Federal authorities blocked state and local officials from accessing both crime scenes despite court orders demanding preservation of evidence. In Pretti’s case, Minnesota obtained a search warrant for public areas that federal investigators simply ignored. The state filed an emergency lawsuit to prevent tampering with evidence, which a judge granted, but by then federal agents had already secured and removed materials from the scene.

When a passing doctor asked to help the bleeding Good, he was denied access. After Pretti was shot, witnesses reported that none of the agents attempted to help him, and they initially wouldn’t allow a physician to approach the body.

Governor Tim Walz called federal officials’ actions “an inflection point in America,” pointing to their “closing the crime scene, sweeping away the evidence, defying a court order and not allowing anyone to look at it.” Minneapolis Mayor Jacob Frey was more direct about the federal narrative: “bullshit.”

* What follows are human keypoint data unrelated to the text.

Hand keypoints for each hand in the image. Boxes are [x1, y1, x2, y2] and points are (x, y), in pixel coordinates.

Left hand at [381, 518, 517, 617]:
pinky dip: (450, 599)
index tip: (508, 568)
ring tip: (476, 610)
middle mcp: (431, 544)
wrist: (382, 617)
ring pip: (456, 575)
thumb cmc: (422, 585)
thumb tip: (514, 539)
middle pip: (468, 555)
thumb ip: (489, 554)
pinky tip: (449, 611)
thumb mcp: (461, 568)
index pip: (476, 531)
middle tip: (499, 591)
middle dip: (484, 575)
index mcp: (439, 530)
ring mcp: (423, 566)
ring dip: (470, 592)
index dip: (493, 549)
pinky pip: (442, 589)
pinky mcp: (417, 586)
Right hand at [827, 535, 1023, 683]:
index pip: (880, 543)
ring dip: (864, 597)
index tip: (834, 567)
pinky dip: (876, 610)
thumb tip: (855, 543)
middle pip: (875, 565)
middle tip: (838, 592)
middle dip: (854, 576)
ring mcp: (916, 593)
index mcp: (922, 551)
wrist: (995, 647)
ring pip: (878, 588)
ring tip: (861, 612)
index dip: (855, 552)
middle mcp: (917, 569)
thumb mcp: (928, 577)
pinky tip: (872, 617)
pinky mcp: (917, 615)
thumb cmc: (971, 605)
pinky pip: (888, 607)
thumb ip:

The Question Nobody Wants to Answer

The footage from Minneapolis has been seen by more than eight in ten US voters, according to polling. A majority, 53 percent, believe Good’s shooting was not justified. Even some Republicans have broken with the administration. Senator Bill Cassidy called the events “incredibly disturbing” and said “the credibility of ICE and DHS are at stake.” Senator Thom Tillis urged an investigation and warned that “any administration official who rushes to judgment and tries to shut down an investigation before it begins are doing an incredible disservice to the nation.”

But the more uncomfortable question remains largely unasked in official Washington. Philip Maddox, a Minneapolis resident who recorded one confrontation with immigration agents, articulated it to CBC News after an agent pointed a gun at him while he was observing from a public street: “I take it as a threat, you know, that we will shoot you if you get in our way. And we have permission to do so.”

Canadians have been asking Americans directly: Is your country turning into a police state? One Minneapolis resident gave CBC an answer that deserves to be heard: “I think we’re there. I don’t think we’re turning into it. I think we’re there. Having masked agents patrolling the neighborhood, just shooting us, harassing people that are protesting or just observing. And as soon as you speak up against them, you’re labeled a domestic terrorist.”

Two 37-year-old Minnesotans are dead. A poet and a nurse. Both American citizens. Both killed by federal agents. Both labeled terrorists by the same administration that blocked investigations into their deaths. The evidence of what happened is on video for anyone to see. The only question left is whether seeing still matters.